[Start of section]
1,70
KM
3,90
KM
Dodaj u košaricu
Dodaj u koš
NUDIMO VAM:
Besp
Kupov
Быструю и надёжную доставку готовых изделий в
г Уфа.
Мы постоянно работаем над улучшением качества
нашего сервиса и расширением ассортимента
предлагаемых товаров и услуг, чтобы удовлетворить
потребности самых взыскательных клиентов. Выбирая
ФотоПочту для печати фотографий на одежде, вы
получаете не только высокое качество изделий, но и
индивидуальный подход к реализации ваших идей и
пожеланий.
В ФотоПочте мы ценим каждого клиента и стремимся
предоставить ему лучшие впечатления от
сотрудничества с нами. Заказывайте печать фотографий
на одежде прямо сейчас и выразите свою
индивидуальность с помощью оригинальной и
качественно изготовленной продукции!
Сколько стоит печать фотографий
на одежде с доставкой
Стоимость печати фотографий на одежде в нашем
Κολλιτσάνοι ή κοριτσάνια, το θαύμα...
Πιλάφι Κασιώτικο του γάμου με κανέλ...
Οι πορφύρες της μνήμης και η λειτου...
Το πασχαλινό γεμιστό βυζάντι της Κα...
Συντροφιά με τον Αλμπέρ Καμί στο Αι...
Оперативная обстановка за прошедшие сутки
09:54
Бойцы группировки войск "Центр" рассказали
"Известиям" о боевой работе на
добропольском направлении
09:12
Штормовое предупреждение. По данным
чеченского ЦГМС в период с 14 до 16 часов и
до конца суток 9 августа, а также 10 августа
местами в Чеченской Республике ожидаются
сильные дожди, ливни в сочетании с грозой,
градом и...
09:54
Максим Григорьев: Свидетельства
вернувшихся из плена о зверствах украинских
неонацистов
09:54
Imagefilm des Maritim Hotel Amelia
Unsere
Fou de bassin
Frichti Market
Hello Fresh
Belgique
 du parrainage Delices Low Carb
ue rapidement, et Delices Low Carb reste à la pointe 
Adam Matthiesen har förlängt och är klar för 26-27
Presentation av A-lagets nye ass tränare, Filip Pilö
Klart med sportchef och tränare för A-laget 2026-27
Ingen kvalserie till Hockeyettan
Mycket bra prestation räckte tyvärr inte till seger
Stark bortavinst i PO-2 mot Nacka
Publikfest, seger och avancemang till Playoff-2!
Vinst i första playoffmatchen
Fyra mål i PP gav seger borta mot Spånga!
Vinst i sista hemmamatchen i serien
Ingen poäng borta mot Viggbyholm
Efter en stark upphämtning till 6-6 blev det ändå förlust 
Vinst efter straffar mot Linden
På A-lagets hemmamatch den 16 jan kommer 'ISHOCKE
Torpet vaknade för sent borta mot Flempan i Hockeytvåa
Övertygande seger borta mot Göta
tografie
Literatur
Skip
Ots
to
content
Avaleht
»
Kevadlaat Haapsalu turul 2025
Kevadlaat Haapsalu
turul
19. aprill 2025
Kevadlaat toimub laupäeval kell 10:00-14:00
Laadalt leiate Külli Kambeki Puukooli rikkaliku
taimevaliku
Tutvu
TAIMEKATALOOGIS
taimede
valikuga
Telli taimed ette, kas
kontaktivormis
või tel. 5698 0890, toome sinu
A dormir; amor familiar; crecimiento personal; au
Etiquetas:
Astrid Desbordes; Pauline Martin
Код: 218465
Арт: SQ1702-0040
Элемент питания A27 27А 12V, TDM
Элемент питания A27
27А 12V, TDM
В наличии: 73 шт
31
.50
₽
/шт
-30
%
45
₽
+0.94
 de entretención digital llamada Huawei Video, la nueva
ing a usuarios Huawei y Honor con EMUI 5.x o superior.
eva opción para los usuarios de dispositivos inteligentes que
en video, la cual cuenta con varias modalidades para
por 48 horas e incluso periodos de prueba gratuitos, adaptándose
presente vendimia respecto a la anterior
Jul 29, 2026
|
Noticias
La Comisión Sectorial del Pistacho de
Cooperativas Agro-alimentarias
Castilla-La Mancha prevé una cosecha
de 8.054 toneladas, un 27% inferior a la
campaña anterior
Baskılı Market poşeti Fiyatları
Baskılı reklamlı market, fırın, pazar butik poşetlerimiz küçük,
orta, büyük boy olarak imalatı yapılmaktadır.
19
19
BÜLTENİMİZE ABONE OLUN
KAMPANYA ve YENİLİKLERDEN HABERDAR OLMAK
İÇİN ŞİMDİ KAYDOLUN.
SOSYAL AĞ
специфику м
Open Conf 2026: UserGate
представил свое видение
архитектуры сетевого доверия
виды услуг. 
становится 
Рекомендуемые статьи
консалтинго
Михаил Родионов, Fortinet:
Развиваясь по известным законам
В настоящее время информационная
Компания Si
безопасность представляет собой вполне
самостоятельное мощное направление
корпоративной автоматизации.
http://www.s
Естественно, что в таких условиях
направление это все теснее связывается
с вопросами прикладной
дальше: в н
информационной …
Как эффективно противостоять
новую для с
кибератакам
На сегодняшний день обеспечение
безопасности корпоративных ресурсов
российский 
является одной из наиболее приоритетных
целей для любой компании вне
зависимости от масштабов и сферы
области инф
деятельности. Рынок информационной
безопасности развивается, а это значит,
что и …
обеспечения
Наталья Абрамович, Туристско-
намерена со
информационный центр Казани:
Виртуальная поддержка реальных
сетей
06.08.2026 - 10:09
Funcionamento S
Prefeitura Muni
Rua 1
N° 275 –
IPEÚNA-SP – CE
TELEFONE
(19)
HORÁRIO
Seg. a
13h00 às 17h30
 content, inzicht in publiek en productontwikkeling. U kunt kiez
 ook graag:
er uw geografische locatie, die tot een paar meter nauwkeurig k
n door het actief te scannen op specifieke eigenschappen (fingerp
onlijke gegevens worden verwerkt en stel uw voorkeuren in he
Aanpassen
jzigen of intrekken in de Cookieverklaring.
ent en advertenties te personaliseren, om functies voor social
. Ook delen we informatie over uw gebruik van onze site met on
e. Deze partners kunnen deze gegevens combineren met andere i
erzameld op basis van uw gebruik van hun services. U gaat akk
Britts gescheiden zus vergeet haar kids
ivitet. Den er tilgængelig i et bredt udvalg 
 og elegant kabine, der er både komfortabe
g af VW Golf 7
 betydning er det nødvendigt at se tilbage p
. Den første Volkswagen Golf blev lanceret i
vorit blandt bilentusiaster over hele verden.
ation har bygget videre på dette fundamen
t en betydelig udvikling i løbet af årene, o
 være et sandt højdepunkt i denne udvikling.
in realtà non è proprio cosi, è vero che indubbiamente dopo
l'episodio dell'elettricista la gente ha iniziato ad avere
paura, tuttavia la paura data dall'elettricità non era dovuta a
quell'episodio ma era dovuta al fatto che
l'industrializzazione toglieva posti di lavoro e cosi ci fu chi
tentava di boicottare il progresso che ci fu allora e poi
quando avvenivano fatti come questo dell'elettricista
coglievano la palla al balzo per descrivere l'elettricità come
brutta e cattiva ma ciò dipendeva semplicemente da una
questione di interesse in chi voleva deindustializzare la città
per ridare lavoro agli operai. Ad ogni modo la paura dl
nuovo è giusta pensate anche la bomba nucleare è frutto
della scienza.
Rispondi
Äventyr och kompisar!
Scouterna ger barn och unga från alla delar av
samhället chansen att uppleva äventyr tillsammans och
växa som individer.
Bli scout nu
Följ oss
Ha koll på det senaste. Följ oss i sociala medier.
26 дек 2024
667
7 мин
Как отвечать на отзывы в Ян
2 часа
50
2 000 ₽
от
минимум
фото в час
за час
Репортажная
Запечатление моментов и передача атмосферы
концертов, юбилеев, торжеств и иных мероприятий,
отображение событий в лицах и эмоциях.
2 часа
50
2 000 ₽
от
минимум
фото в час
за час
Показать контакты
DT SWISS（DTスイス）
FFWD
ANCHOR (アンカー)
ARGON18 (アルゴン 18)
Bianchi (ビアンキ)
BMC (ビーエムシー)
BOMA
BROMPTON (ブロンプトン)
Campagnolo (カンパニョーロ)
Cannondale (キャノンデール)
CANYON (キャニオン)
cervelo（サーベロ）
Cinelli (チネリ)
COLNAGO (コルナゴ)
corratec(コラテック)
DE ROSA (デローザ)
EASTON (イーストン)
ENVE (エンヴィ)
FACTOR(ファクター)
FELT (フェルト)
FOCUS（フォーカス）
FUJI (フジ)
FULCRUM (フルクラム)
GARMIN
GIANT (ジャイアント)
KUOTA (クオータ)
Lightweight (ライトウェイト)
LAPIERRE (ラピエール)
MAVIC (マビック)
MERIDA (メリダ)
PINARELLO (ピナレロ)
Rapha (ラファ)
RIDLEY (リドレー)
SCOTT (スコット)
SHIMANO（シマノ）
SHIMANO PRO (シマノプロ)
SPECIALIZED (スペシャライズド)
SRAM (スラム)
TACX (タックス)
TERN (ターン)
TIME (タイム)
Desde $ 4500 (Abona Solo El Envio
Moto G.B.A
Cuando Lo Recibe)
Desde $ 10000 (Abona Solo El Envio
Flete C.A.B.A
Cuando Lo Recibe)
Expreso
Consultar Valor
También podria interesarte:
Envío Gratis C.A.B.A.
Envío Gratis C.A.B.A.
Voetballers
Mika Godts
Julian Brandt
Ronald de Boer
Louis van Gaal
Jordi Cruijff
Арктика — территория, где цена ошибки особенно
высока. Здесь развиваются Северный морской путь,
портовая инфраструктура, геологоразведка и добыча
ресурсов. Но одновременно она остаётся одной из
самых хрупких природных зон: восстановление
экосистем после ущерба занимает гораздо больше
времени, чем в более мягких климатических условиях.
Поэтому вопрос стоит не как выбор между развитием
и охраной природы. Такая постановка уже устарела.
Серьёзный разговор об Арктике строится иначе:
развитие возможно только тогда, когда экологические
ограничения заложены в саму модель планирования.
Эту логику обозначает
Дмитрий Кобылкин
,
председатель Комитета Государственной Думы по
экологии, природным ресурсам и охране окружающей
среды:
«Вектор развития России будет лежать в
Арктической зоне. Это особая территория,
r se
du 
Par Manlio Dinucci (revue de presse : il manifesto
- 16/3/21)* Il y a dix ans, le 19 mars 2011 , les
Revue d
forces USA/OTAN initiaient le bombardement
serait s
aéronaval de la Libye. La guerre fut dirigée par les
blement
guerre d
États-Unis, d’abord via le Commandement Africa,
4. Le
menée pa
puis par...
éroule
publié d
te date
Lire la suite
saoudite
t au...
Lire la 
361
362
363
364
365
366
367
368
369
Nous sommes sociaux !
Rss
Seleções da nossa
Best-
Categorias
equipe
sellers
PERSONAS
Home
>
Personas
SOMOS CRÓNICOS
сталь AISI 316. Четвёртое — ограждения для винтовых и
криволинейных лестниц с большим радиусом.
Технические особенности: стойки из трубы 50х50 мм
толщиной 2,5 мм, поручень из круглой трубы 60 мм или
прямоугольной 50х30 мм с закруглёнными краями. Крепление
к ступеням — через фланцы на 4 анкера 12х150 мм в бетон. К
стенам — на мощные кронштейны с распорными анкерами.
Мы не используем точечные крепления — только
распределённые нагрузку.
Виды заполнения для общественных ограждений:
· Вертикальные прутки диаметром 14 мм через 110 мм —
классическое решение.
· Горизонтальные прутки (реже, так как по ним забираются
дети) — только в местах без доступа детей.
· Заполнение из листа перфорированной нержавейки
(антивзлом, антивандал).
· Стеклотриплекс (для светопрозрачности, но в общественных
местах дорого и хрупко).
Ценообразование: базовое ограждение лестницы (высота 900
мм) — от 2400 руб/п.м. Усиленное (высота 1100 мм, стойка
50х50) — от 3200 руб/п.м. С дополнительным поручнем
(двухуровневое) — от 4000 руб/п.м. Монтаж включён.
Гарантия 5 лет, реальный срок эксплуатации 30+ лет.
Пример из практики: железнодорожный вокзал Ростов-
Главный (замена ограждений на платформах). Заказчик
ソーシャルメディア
[End of section]
**The problem**:
Which lines above carry the string "ограждений"? Copy those lines.

**Exercise answer**:
Виды заполнения для общественных ограждений:
Главный (замена ограждений на платформах). Заказчик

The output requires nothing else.